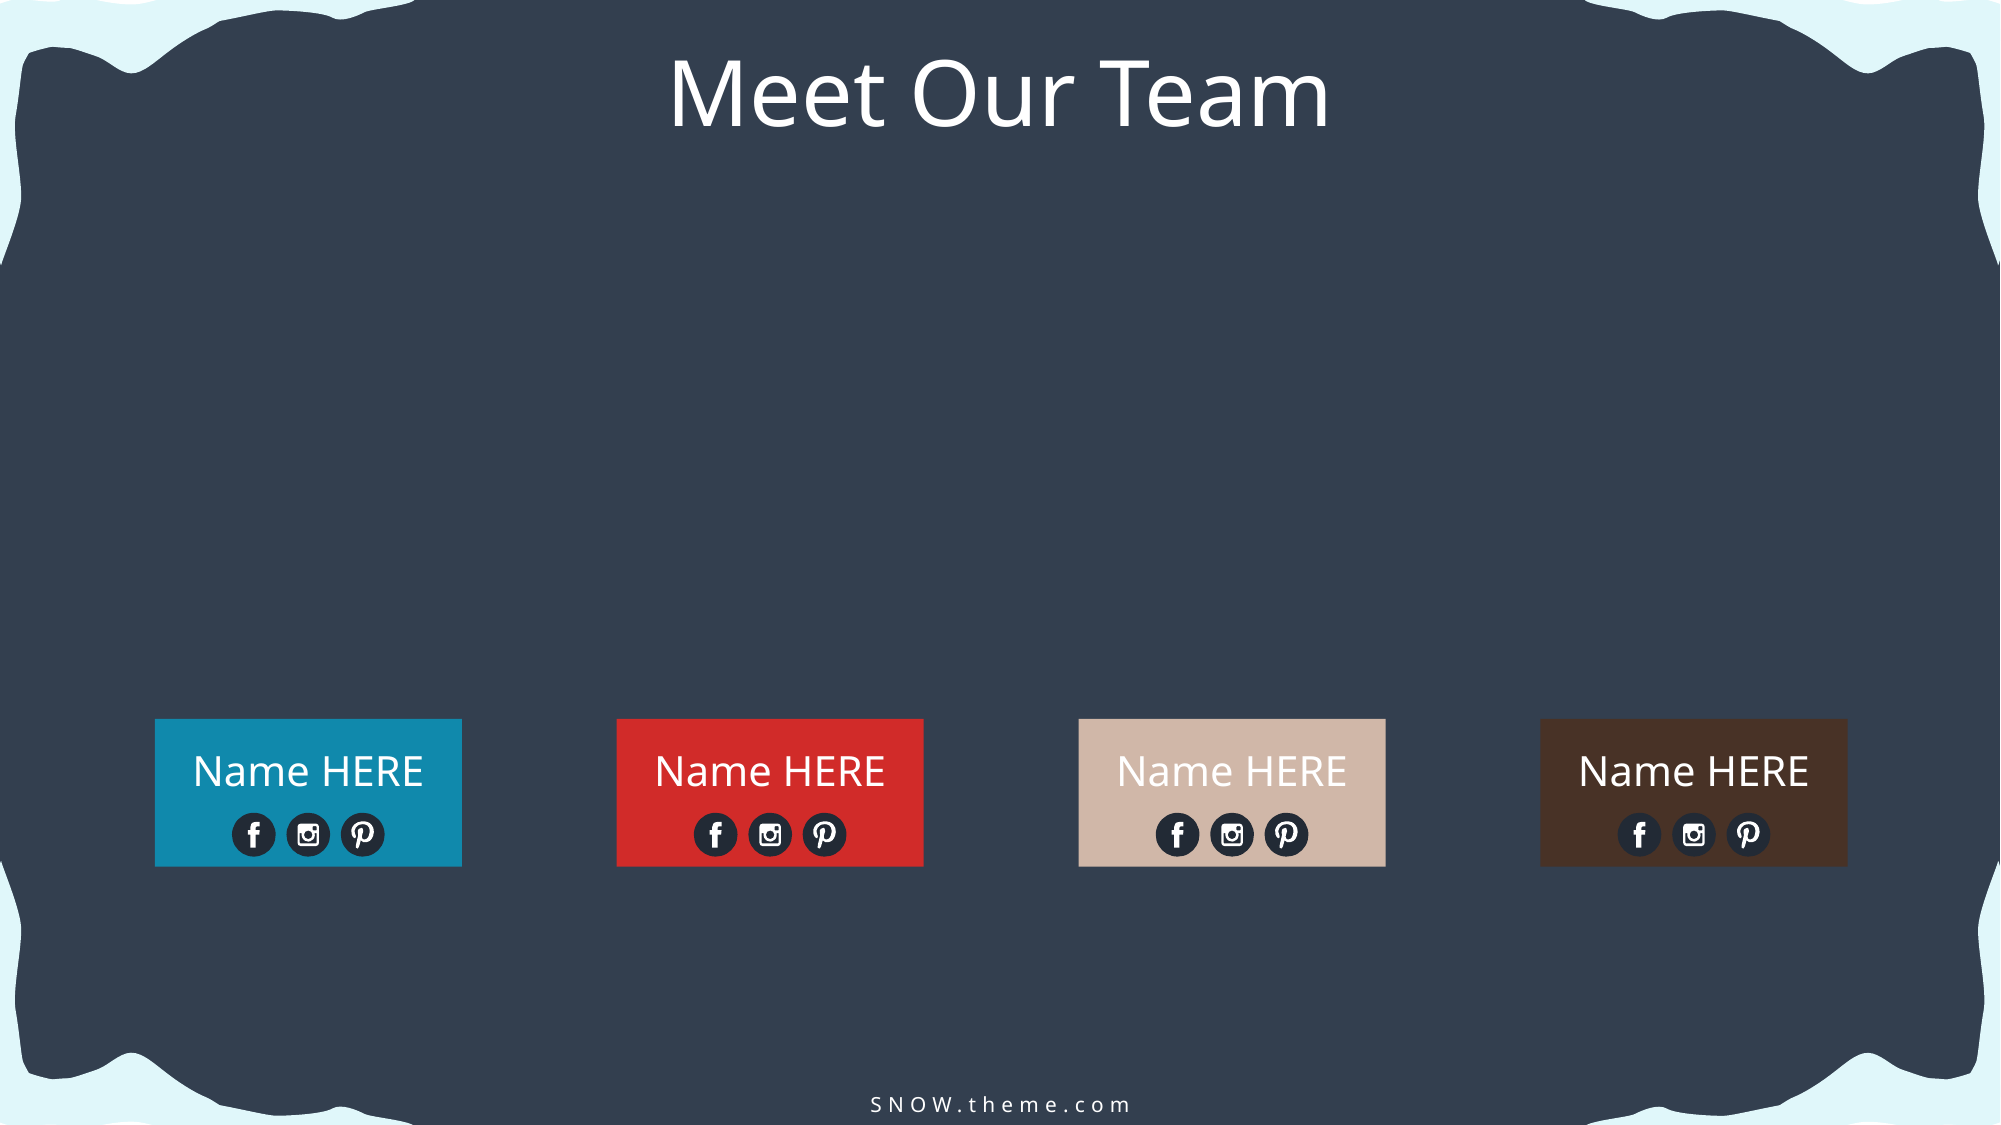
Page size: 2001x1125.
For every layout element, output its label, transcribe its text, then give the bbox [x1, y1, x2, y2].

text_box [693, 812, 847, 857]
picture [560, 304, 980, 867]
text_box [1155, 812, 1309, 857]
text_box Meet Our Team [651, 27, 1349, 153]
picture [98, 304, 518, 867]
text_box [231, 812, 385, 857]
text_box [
----------
* _WHAT YOU NEED TO DO_: For each entry above, write it out again exactly but leave out any picture.

* _EXPECTED ANSWER_:
Page size: 2001x1125.
For every layout element, output its label, transcribe its text, then give the bbox [x1, y1, x2, y2].

text_box [693, 812, 847, 857]
picture [560, 304, 980, 867]
text_box [1155, 812, 1309, 857]
text_box Meet Our Team [651, 27, 1349, 153]
picture [98, 304, 518, 867]
text_box [231, 812, 385, 857]
text_box [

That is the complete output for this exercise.